__EXTRACT PROVIDED__.
**********

Welcome back to Planechase! If you're a fan of the original, you're definitely in for a treat. If you missed the first releases back in 2009, you're also in for a treat! I just hope you like treats. My name is Mark Gottlieb, and I was the lead developer for this edition of Planechase. I have a whopping three preview cards sprinkled throughout this article, so let's get to it.

Planewhaaaa?

Chaos Symbol

If you're reading this, there's a good chance you know what Planechase is. But you might not. So let's start there. (If you're already up to speed, you can jump to the next section.)

Planechase is a casual multiplayer format in which the game is affected by planar cards. These are oversized cards that have global effects on the game. Many are positive effects, some are negative effects, and a few are just goofy. There will be exactly one face-up plane at any given time (um... usually... but I'll get to that later). On your turn, you can roll a planar die to attempt to planeswalk—that is, to change to a different face-up planar card. Each time you roll, you have a 1-in-6 chance of planeswalking and a 1-in-6 chance of rolling the chaos symbol, which causes an ability on the planar card to trigger and do... something. Your first die roll on your turn is free; each subsequent roll costs you one more mana than the last one.


Okay, so there's a face-up planar card doing a thing. Beyond that, you're just playing Magic. Typically, it's a free-for-all multiplayer game. But you can layer planar cards onto any kind of game you want, one popular combination is adding them to games of Commander.

**********

__EXERCISE DATA__.
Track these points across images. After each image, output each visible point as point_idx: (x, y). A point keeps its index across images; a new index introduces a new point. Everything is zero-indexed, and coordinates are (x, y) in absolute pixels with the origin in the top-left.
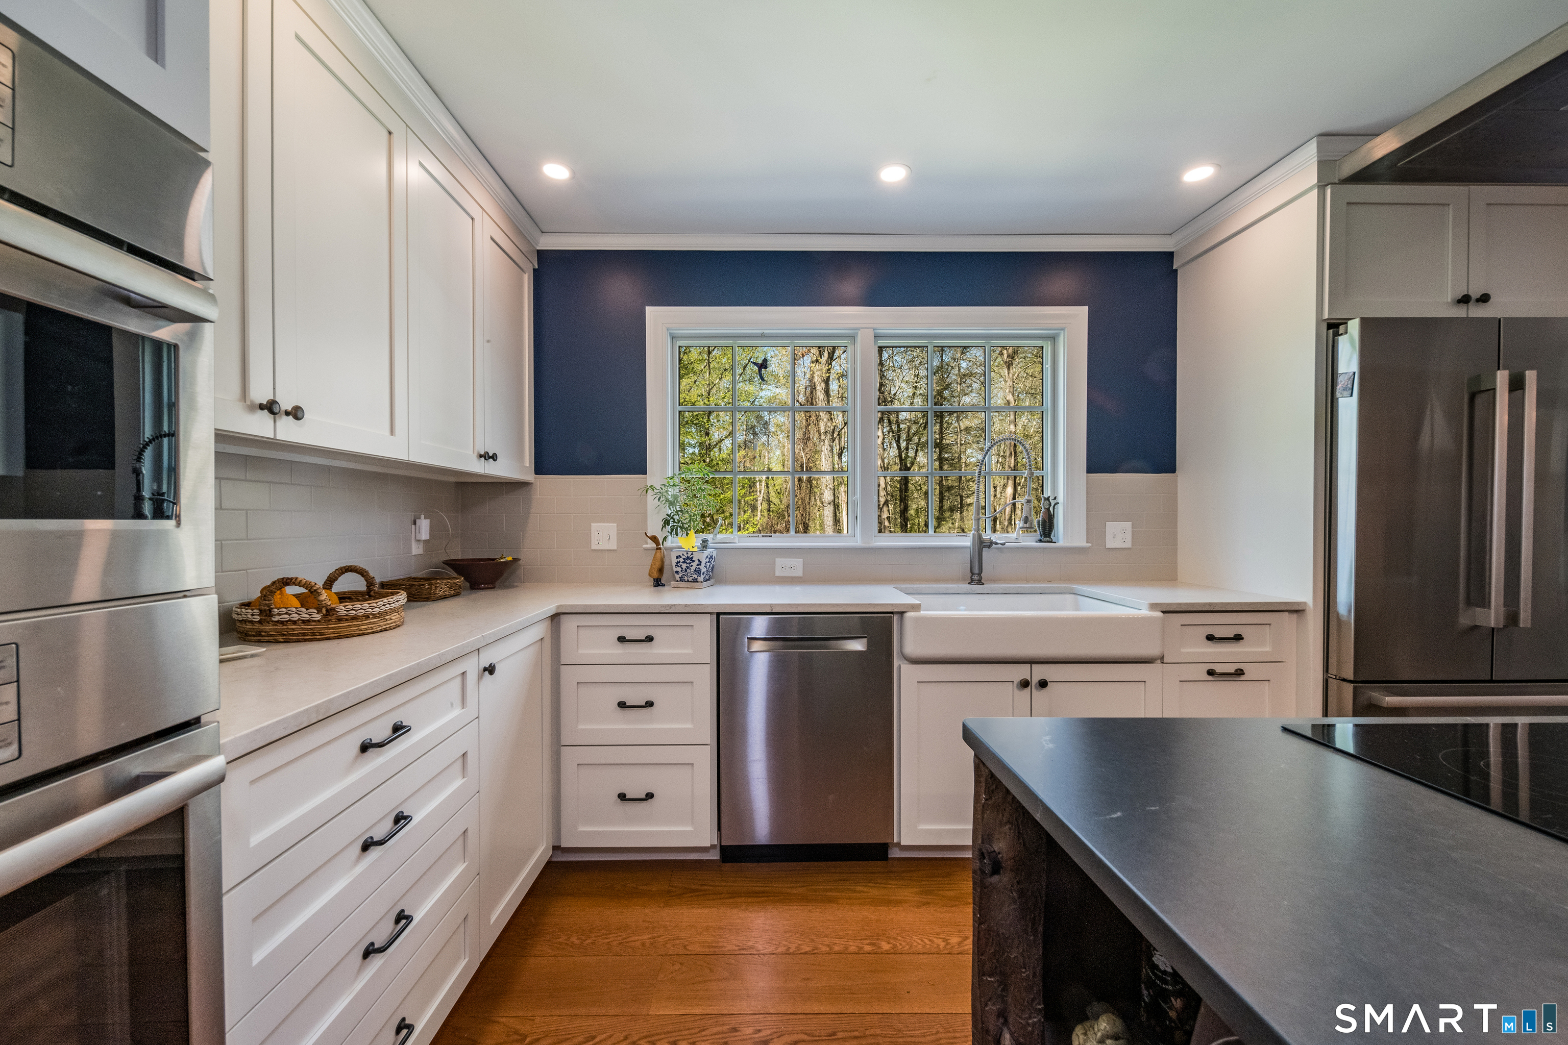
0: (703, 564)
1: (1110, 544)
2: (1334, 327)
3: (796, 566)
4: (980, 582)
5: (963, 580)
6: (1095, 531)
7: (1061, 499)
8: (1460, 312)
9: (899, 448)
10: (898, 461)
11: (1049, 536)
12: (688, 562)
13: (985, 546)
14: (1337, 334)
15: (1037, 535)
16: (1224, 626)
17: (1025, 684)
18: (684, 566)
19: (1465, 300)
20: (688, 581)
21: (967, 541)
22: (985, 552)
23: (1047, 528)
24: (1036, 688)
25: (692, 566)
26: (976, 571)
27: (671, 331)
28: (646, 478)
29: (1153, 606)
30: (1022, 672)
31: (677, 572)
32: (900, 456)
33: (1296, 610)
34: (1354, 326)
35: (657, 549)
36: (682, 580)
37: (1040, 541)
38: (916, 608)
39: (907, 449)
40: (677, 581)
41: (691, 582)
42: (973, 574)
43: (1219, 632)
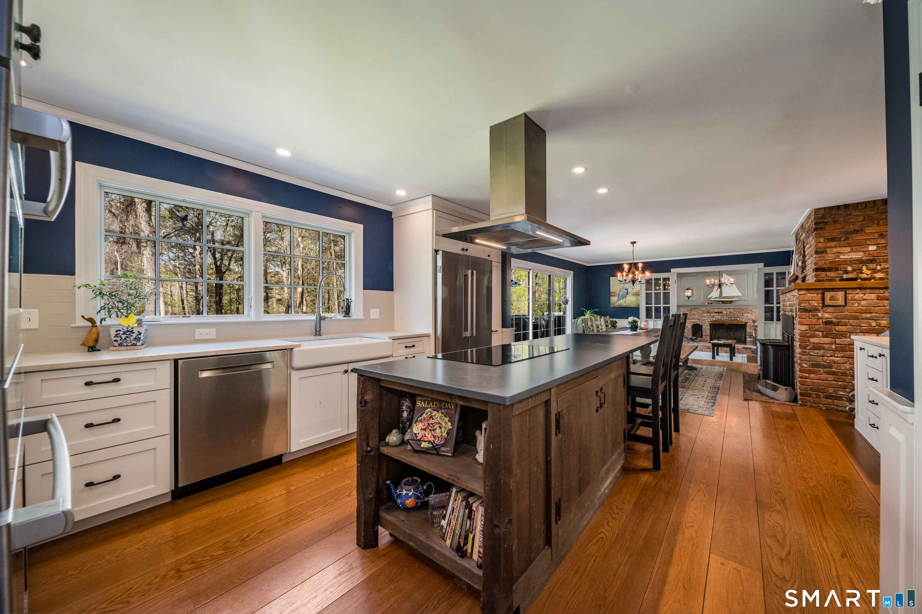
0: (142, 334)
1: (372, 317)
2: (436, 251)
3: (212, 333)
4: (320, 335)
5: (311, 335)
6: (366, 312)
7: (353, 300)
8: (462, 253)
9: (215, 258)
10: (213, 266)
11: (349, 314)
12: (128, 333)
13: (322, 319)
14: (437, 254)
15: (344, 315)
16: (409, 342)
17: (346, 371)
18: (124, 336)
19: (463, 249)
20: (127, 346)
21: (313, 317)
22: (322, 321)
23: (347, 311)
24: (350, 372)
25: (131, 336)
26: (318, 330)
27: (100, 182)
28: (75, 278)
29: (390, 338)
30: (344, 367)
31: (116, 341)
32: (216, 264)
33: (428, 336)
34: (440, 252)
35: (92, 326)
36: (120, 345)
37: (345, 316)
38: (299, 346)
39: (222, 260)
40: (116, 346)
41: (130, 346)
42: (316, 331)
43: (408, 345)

**********

__EXERCISE REQUIREMENTS__.
• a. Reproduce the passage of the Planechase article between "Okay, so there's" and "games of Commander.", inclusive.
• b. Answer these questions from the Planechase article above.
(i) In what year did the first Planechase releases come out?
(ii) What is the chance of planeswalking on each roll of the planar die?
(iii) Which kind of game is named as a popular one to add planar cards to?

__ANSWERS TO THE EXERCISE__.
• a.
Okay, so there's a face-up planar card doing a thing. Beyond that, you're just playing Magic. Typically, it's a free-for-all multiplayer game. But you can layer planar cards onto any kind of game you want, one popular combination is adding them to games of Commander.

• b.
(i) 2009
(ii) 1-in-6
(iii) Commander